Gece'nin Borcu

944 32 18
                                    

3 Temmuz kendime lanet ettiğim gün. Aileme mezuniyet töreni için ısrar etmiş olmasaydım belki de şu anda yanımda olacaklardı. Kardeşim şen şakrak sesiyle bizi güldürecek, annem en sevdiğimiz kekten yapacak, babam ise işten gelip sevgiyle anneme sarılacaktı. Katillerini bulmaya yemin etmiş ancak elimdeki imkanlarla hiçbir yol katedememiştim. Olayı gören görgü tanığına göre dar şeritten hızla gelen bir spor araba önündeki tırı sollamış tır şoförü ise direksiyon hakimiyetini kaybedip karşı şeritten gelen ailemin arabasına çarpmıştı. Ancak bir süre sonra görgü tanığı ifadesini değiştirmiş bir anda ortadan kaybolmuş bir daha da kendisinden haber alınamamıştı. Mobese kemaralarındaki görüntüler ise silinmiş hiçbirinde kayda değer bir kanıt bulunamamıştı. Şimdi tıpkı o günkü gibi çaresizlik içinde oturuyordum. İşe gitmemiş bügünlük izin almıştım. Eğer birşeyler yapmazsam delirecektim. O anda verdim kararı içersem unutur kendimi kaybederdim. Hemen telefonu alıp Aslı'yı aradım. Tek çalışta açtı.

"Ay gece meraktan öldüm kızım ya. Arayamadım da seni, her sene olduğu gibi bu sene de yalnız olmak isteyeceğini düşündüm. Geleyim mi yanına?"

"Aslı senden bir ricam var."

"Tamam canım ne istersen ben yapmaya hazırım"

"Ben çok kötüyüm içmem lazım yoksa bugünü atlatamayacağım dayanamıyorum artık"

Son bir aydır hıçkırarak ağlayamıyordum gözümden damlalar yağmur tanesi gibi dökülüyor ancak ben hiçbir tepki veremiyordum.

"Ben arabaya atlayıp geliyorum sen aşağıya in on beş dakikaya oradayım."

"Tamam."

Telefonu kapatıp bir süre daha oturdum. Sadece İstanbul'un ışıltılı gecesine baktım. Şehir ne kadar ışıltılıysa buradaki hayatlar da bir o kadar karanlık ve zordu. Düşüncelerimden ayrılıp aşağıya inmek üzere hareketlendim.

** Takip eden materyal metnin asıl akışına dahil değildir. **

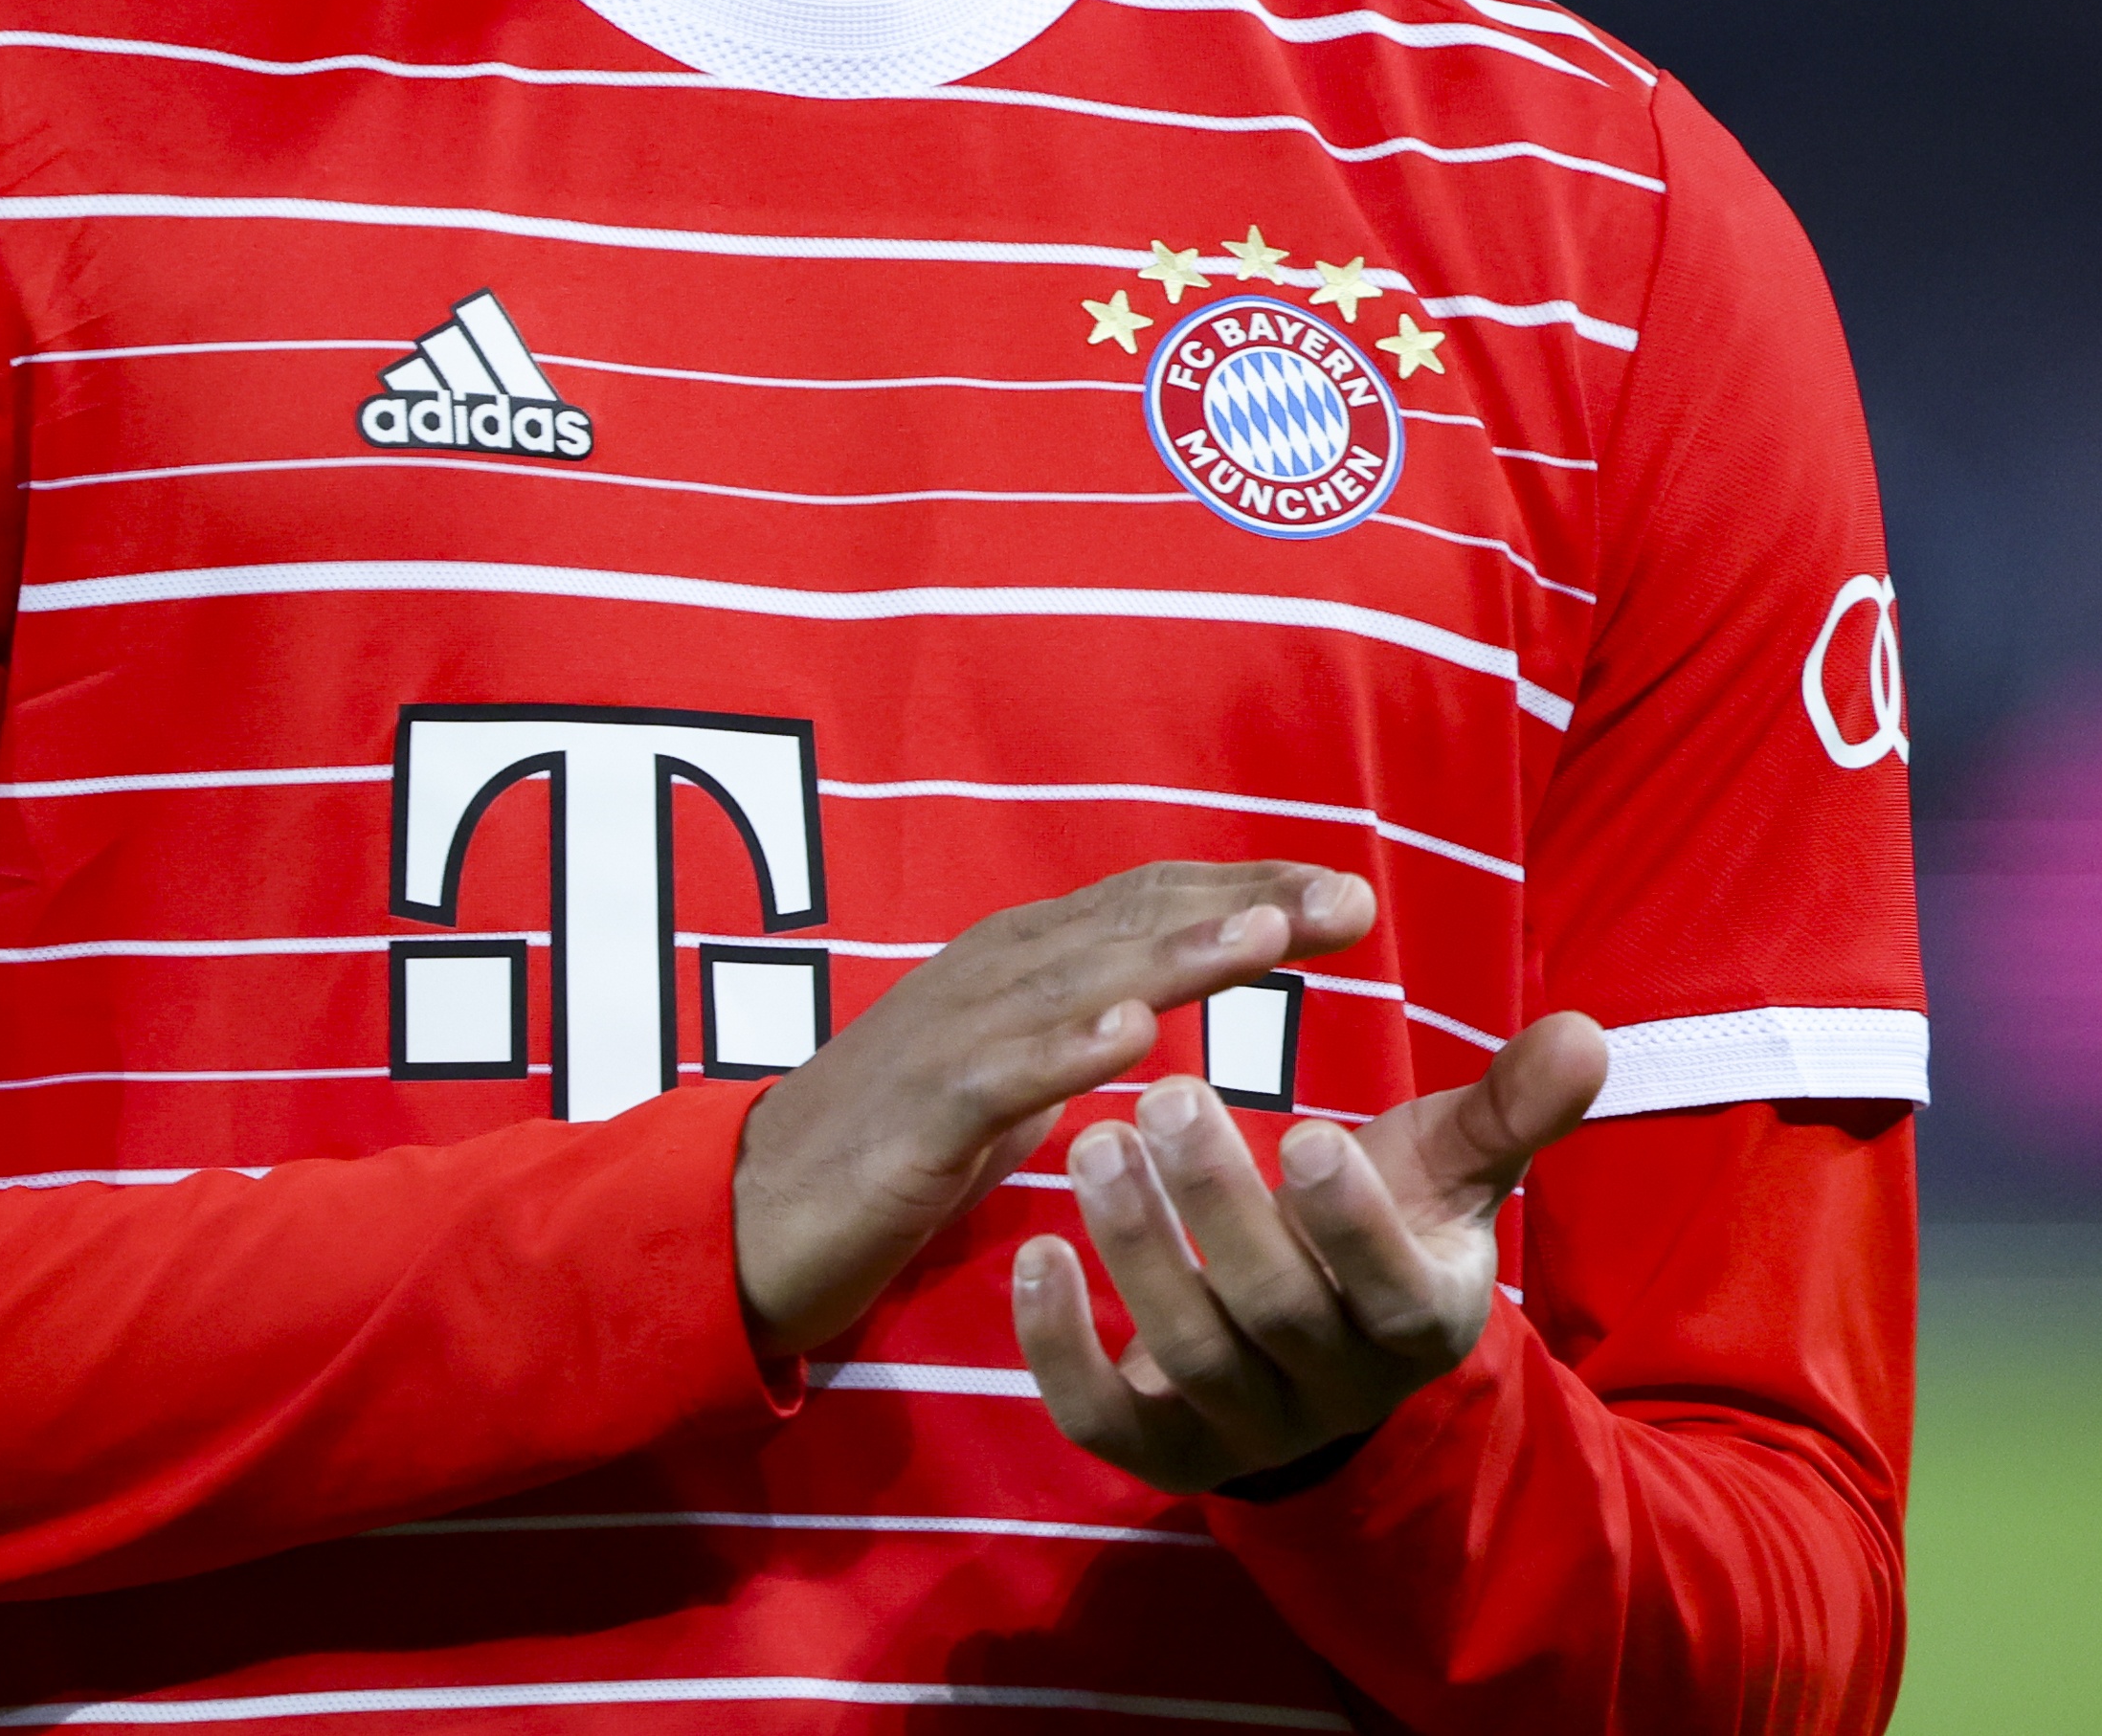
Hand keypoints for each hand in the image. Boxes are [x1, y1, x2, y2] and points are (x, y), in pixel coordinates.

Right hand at [733, 860, 1373, 1361]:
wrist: (754, 1211)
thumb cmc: (883, 1144)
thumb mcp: (997, 1075)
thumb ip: (1062, 1032)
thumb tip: (1140, 1007)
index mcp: (1015, 963)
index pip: (1148, 905)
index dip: (1245, 890)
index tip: (1341, 894)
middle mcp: (989, 975)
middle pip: (1131, 921)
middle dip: (1243, 905)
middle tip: (1347, 901)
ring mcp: (951, 1036)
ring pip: (1081, 978)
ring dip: (1177, 953)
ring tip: (1266, 933)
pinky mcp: (921, 1112)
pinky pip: (1003, 1072)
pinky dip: (1069, 1047)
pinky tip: (1137, 1034)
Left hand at [1014, 1009, 1606, 1489]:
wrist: (1325, 1346)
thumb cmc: (1386, 1222)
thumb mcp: (1448, 1169)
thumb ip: (1511, 1107)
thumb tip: (1588, 1032)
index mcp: (1418, 1319)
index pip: (1390, 1284)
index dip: (1352, 1221)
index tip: (1307, 1130)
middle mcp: (1335, 1389)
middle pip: (1274, 1310)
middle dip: (1218, 1204)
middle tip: (1163, 1095)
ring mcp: (1246, 1427)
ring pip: (1187, 1353)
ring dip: (1136, 1248)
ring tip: (1090, 1141)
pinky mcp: (1162, 1449)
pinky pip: (1103, 1421)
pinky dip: (1060, 1348)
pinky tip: (1030, 1253)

Ayağıma spor ayakkabılarımı geçirip kapıyı açtım ve kilitledikten sonra merdivenleri kullanmayı tercih ederek aşağıya indim. Tam apartmanın önüne geldiğimde Aslı da benimle birlikte gelmiş arabası önümde durmuştu. Arabadan hızla inip sıkıca bana sarıldı. Ben de ona sarıldım.

"Gee...ce "

Zorlukla adımı söyleyip yüzünü boynuma gömerek ağlamaya başladı. Onun ağlamasıyla durmayan gözyaşalarım benden bağımsız yanaklarımdan süzülmeye başladı. Bu dünyada Aslı'nın yerini hiçbir şey tutamazdı benim için. Uzun uzun sarıldıktan sonra birbirimizin gözyaşlarını silip arabaya geçtik. Bir süre sessiz geçen yolculuğun ardından ilk konuşan Aslı oldu.

"Seni İstanbul'un en güzel yerine götürücem. Kafanın dağılması için herşeyi yapıcaz. Aslı sözü veriyorum. Bugün o kötü anılar hatırlanmayacak."

Aslı'nın bahsettiği güzel mekanlar belliydi. Oldukça pahalı yerler. Benim bunu karşılayacak bütçem yoktu ayrıca Aslı'nın babası bunu öğrenirse doğrusu hem benim hem de onun için hiç iyi olmazdı.

"Aslı beni sahile götürür müsün büfeden alıp orada içelim."

Bu sözümle bir süre yüzü asılmış ancak sonrasında aklına birşey gelmişçesine gözleri parlayarak hemen konuşmaya başlamıştı.

"Benim daha güzel bir fikrim var, bizim tekneye gidelim. Hem orada kimse yok sadece deniz,sen,ben nasıl fikir."

"Tamam gidelim o zaman"

"Okey uçuyoruz o halde sahile"

Aslı işte böyleydi. Kötü gününde bile insanı neşeli halleriyle teselli edebilen tek kişiydi belki de. Uzun bir yolculuğun ardından arabayı sahile parkettik. Arabadan inip biraz yürüdük ve Aslı'nın bahsettiği teknenin yanına geldik.